[Records from a data collection]
------------------------------------------------

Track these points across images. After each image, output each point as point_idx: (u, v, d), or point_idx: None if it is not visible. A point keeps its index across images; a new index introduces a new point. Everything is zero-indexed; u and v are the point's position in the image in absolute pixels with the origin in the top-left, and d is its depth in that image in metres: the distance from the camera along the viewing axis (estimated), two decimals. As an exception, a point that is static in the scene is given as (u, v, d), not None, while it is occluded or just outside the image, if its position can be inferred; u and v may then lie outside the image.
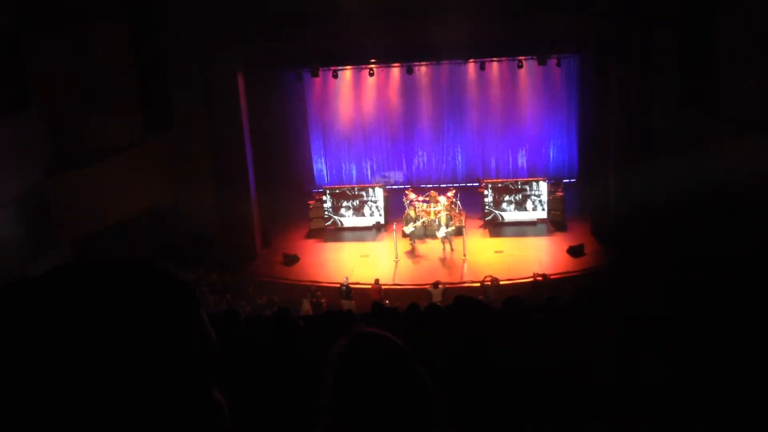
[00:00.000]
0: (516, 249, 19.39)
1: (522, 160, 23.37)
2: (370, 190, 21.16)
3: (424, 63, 21.83)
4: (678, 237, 15.62)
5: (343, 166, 23.82)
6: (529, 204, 20.64)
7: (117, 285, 0.83)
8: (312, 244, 20.67)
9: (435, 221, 19.91)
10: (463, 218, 20.31)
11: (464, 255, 18.95)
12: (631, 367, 4.02)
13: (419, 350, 1.66)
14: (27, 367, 0.77)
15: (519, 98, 22.92)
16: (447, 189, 21.77)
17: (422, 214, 20.37)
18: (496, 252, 19.23)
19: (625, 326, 5.25)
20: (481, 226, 20.75)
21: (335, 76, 21.58)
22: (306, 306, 15.82)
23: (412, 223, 19.70)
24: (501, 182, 21.32)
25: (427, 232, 20.10)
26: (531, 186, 20.79)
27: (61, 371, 0.77)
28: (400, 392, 1.52)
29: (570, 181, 22.70)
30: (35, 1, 14.77)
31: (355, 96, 23.15)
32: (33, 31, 14.67)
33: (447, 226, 19.21)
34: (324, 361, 1.58)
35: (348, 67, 21.74)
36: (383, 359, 1.56)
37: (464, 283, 17.51)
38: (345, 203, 21.09)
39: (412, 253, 19.45)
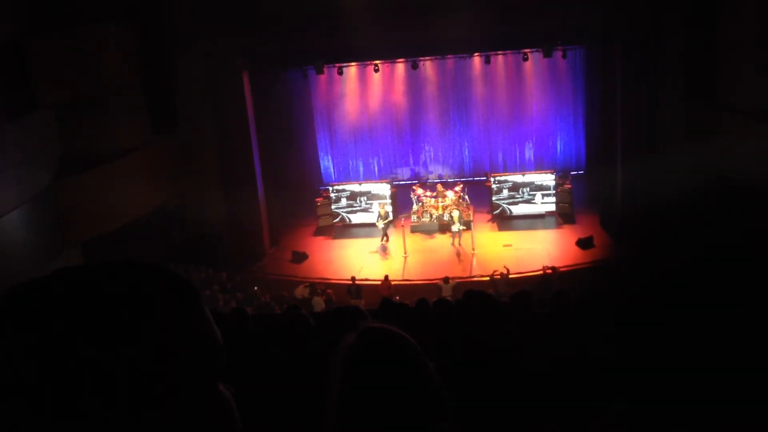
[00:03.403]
0: (525, 242, 19.35)
1: (529, 153, 23.28)
2: (373, 193, 21.09)
3: (428, 58, 21.75)
4: (686, 227, 15.55)
5: (350, 162, 23.80)
6: (537, 197, 20.59)
7: (118, 286, 0.84)
8: (320, 241, 20.69)
9: (443, 216, 19.98)
10: (471, 212, 20.29)
11: (473, 249, 18.94)
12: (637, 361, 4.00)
13: (428, 345, 1.66)
14: (31, 367, 0.77)
15: (525, 91, 22.83)
16: (454, 183, 21.76)
17: (430, 209, 20.41)
18: (504, 246, 19.20)
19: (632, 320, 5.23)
20: (489, 220, 20.73)
21: (340, 73, 21.57)
22: (319, 302, 15.84)
23: (381, 220, 19.72)
24: (508, 175, 21.28)
25: (437, 227, 20.13)
26: (538, 179, 20.75)
27: (64, 373, 0.77)
28: (407, 387, 1.52)
29: (578, 173, 22.62)
30: (40, 5, 14.81)
31: (360, 92, 23.12)
32: (38, 34, 14.71)
33: (459, 221, 19.22)
34: (332, 357, 1.58)
35: (353, 63, 21.72)
36: (391, 354, 1.56)
37: (474, 277, 17.50)
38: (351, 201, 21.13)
39: (384, 249, 19.53)
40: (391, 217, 20.38)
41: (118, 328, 0.80)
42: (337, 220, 21.15)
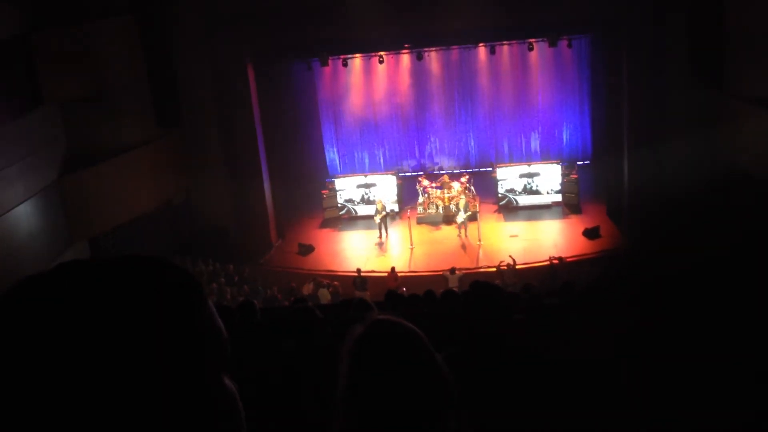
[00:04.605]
0: (531, 233, 19.33)
1: (535, 144, 23.21)
2: (376, 186, 21.08)
3: (433, 48, 21.68)
4: (694, 217, 15.48)
5: (356, 154, 23.78)
6: (543, 187, 20.54)
7: (121, 280, 0.83)
8: (326, 233, 20.71)
9: (449, 207, 19.97)
10: (477, 203, 20.27)
11: (479, 240, 18.91)
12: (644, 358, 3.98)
13: (435, 336, 1.66)
14: (34, 364, 0.77)
15: (530, 81, 22.74)
16: (460, 174, 21.73)
17: (436, 200, 20.40)
18: (511, 236, 19.17)
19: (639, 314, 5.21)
20: (495, 211, 20.71)
21: (345, 65, 21.52)
22: (325, 294, 15.87)
23: (378, 214, 19.69)
24: (514, 166, 21.23)
25: (442, 219, 20.12)
26: (544, 169, 20.70)
27: (69, 368, 0.77)
28: (416, 379, 1.51)
29: (584, 163, 22.55)
30: (45, 1, 14.82)
31: (365, 84, 23.07)
32: (44, 30, 14.73)
33: (465, 211, 19.19)
34: (340, 349, 1.58)
35: (357, 55, 21.68)
36: (399, 346, 1.56)
37: (480, 268, 17.49)
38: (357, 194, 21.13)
39: (381, 245, 19.51)
40: (390, 210, 20.29)
41: (120, 322, 0.79)
42: (343, 212, 21.15)
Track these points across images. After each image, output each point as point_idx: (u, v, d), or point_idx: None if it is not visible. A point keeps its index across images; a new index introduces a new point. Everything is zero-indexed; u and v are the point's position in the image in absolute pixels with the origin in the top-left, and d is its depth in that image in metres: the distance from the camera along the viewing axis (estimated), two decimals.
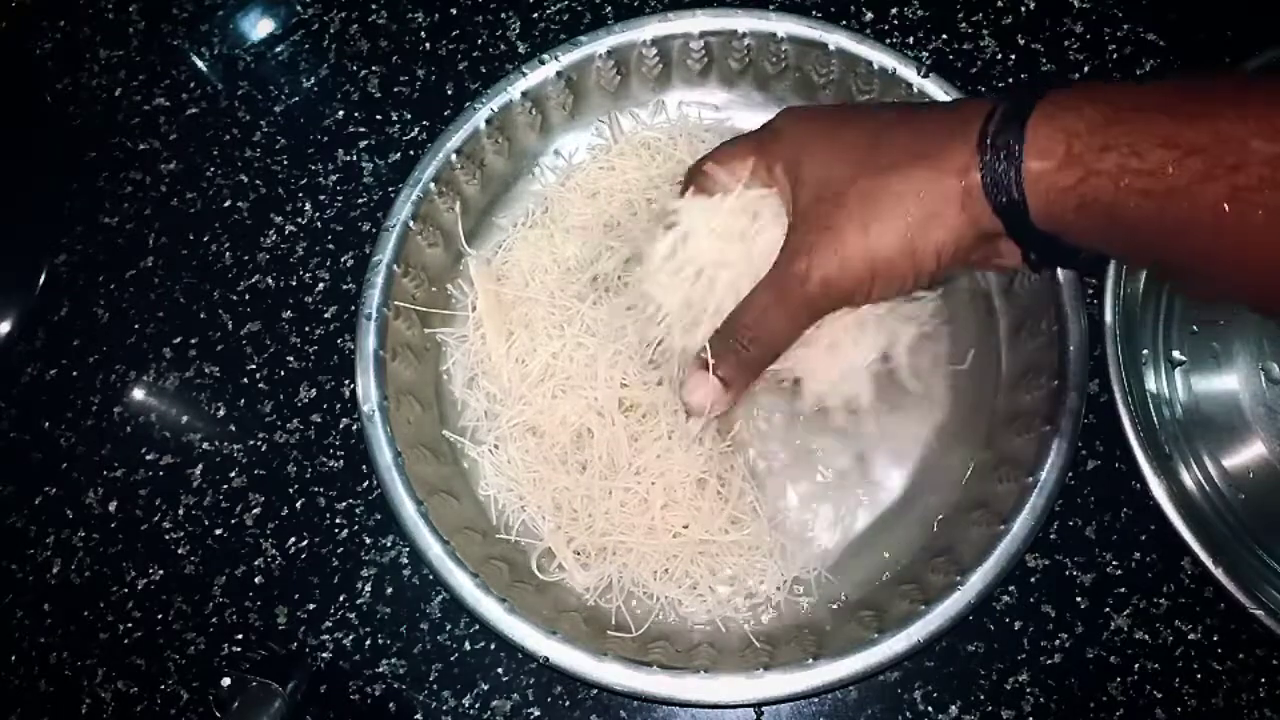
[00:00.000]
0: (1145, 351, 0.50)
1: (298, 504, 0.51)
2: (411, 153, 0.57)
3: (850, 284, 0.34)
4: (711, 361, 0.38)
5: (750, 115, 0.54)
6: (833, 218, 0.34)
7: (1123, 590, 0.47)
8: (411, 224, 0.49)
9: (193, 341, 0.55)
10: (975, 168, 0.31)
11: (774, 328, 0.37)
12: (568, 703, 0.47)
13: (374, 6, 0.61)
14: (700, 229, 0.39)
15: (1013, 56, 0.57)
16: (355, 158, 0.57)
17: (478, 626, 0.48)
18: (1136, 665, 0.46)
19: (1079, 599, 0.47)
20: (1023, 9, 0.58)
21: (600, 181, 0.53)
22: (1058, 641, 0.47)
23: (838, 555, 0.48)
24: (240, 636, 0.49)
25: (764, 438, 0.49)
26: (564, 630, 0.42)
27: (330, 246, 0.56)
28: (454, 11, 0.60)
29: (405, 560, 0.50)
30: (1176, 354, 0.51)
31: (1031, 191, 0.30)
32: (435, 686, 0.48)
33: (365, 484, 0.51)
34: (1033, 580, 0.48)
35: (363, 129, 0.58)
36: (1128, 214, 0.28)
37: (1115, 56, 0.56)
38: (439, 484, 0.47)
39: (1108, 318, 0.47)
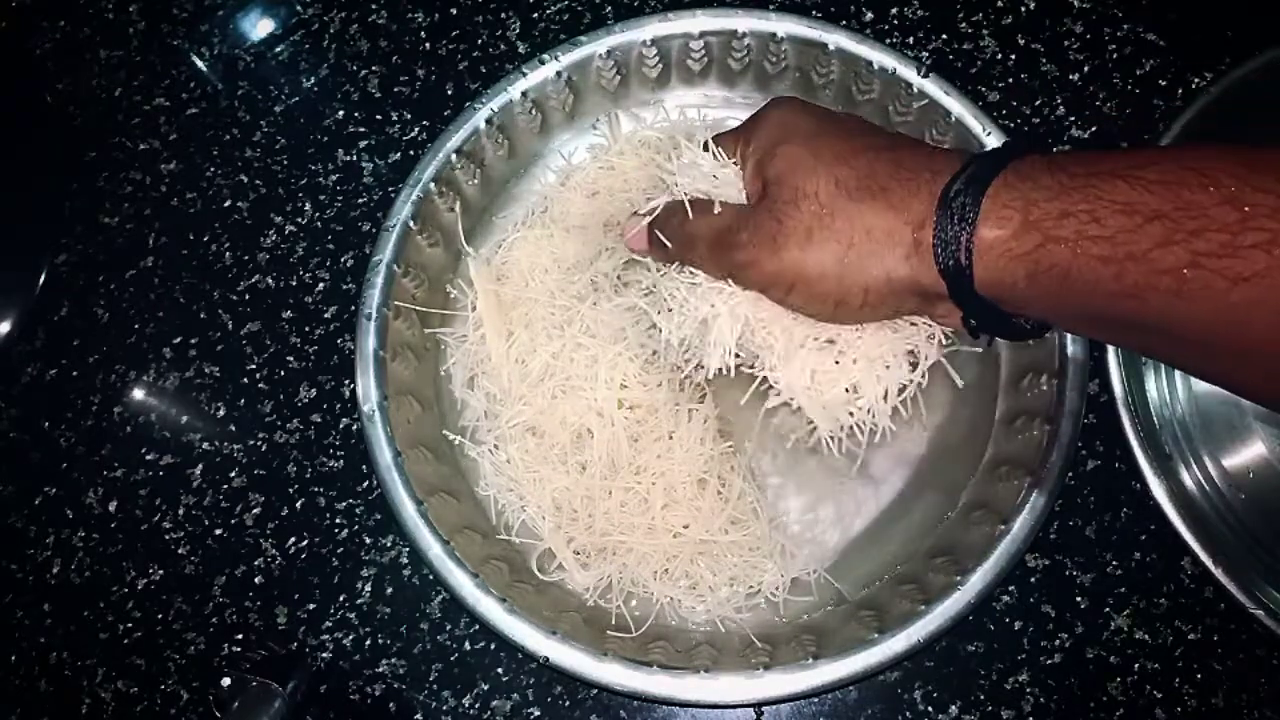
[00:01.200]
0: None
1: (298, 504, 0.51)
2: (411, 153, 0.57)
3: (768, 279, 0.35)
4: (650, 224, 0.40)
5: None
6: (786, 214, 0.34)
7: (1123, 590, 0.47)
8: (411, 224, 0.49)
9: (193, 341, 0.55)
10: (930, 224, 0.31)
11: (697, 256, 0.38)
12: (568, 703, 0.47)
13: (374, 6, 0.61)
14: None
15: (1013, 56, 0.57)
16: (355, 158, 0.57)
17: (478, 626, 0.48)
18: (1136, 665, 0.46)
19: (1079, 599, 0.47)
20: (1023, 9, 0.58)
21: (600, 181, 0.53)
22: (1058, 641, 0.47)
23: (838, 555, 0.48)
24: (240, 636, 0.49)
25: (765, 438, 0.49)
26: (564, 630, 0.42)
27: (330, 246, 0.56)
28: (454, 11, 0.60)
29: (405, 560, 0.50)
30: None
31: (981, 258, 0.30)
32: (435, 686, 0.48)
33: (365, 484, 0.51)
34: (1033, 580, 0.48)
35: (363, 129, 0.58)
36: (1084, 280, 0.28)
37: (1115, 56, 0.56)
38: (439, 484, 0.47)
39: None
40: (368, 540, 0.50)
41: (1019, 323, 0.33)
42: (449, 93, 0.58)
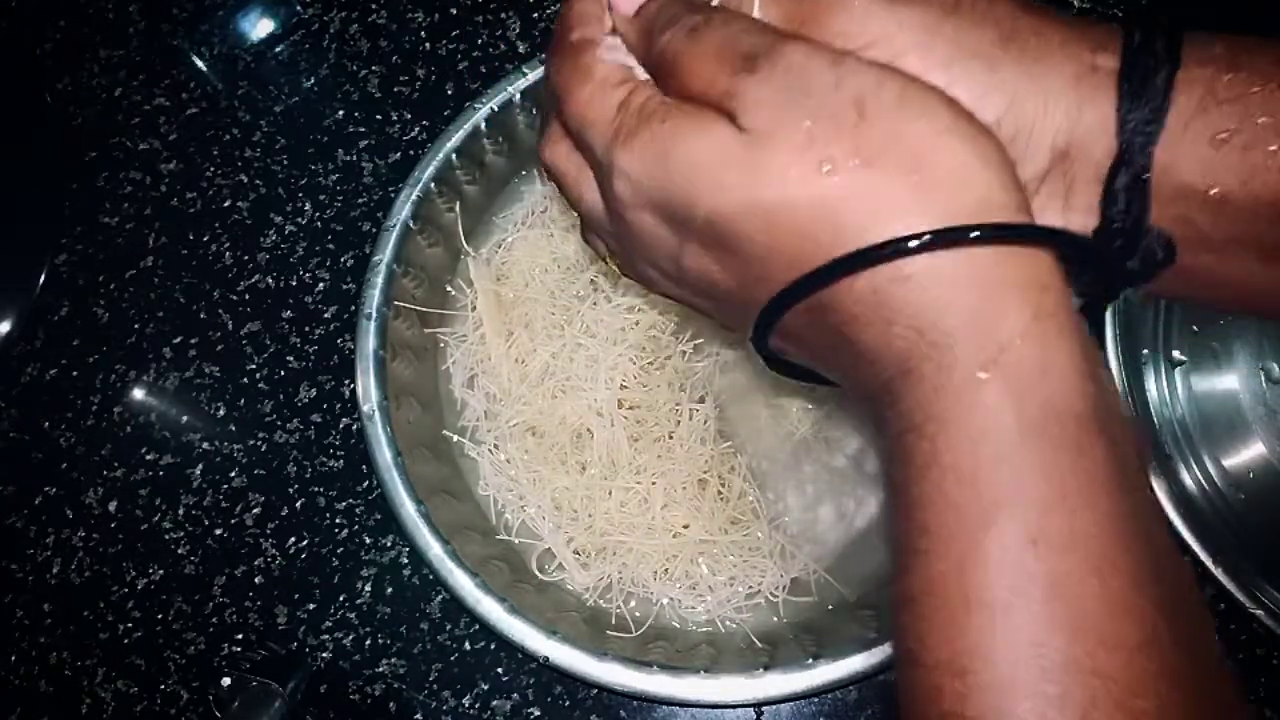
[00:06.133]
0: (1145, 351, 0.50)
1: (298, 504, 0.51)
2: (411, 153, 0.57)
3: (877, 17, 0.24)
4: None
5: None
6: None
7: None
8: (411, 224, 0.49)
9: (193, 341, 0.55)
10: (1114, 46, 0.25)
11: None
12: (568, 703, 0.47)
13: (374, 6, 0.61)
14: None
15: None
16: (355, 158, 0.57)
17: (478, 626, 0.48)
18: None
19: None
20: None
21: None
22: None
23: (838, 555, 0.48)
24: (240, 636, 0.49)
25: (765, 437, 0.49)
26: (564, 630, 0.42)
27: (330, 246, 0.56)
28: (454, 11, 0.60)
29: (405, 560, 0.50)
30: (1176, 354, 0.51)
31: (1182, 91, 0.24)
32: (435, 686, 0.48)
33: (365, 484, 0.51)
34: None
35: (363, 129, 0.58)
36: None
37: None
38: (439, 484, 0.47)
39: (1108, 318, 0.47)
40: (368, 540, 0.50)
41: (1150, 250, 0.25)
42: (449, 93, 0.58)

------------------------------------------------

Could you transcribe exactly the lines from the start of the records through the line containing "28: (400, 392, 1.52)", both ends included, leaving the pictures out?

Track these points across images. After each image, output each point as point_idx: (u, v, d), or point_idx: None if it is not visible. A point keeps its index across images; a new index introduces a new point. Everything is zero-indexed; u and v are the point's position in the image in absolute pixels with the origin in the top-left, and d is its depth in that image in metres: the distance from the camera along the viewing axis (estimated), two decimals. As an exception, a point that is static in the scene is given as (u, v, d), not None, while it is occluded or just outside the image, if its position can be inferred; u and v may then lie outside the image.
[00:00.000]
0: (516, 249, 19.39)
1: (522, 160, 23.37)
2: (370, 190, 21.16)
3: (424, 63, 21.83)
4: (678, 237, 15.62)
5: (343, 166, 23.82)
6: (529, 204, 20.64)
7: (117, 285, 0.83)
8: (312, 244, 20.67)
9: (435, 221, 19.91)
10: (463, 218, 20.31)
11: (464, 255, 18.95)
12: (631, 367, 4.02)
13: (419, 350, 1.66)
14: (27, 367, 0.77)
15: (519, 98, 22.92)
16: (447, 189, 21.77)
17: (422, 214, 20.37)
18: (496, 252, 19.23)
19: (625, 326, 5.25)
20: (481, 226, 20.75)
21: (335, 76, 21.58)
22: (306, 306, 15.82)
23: (412, 223, 19.70)
24: (501, 182, 21.32)
25: (427, 232, 20.10)
26: (531, 186, 20.79)
27: (61, 371, 0.77)
28: (400, 392, 1.52)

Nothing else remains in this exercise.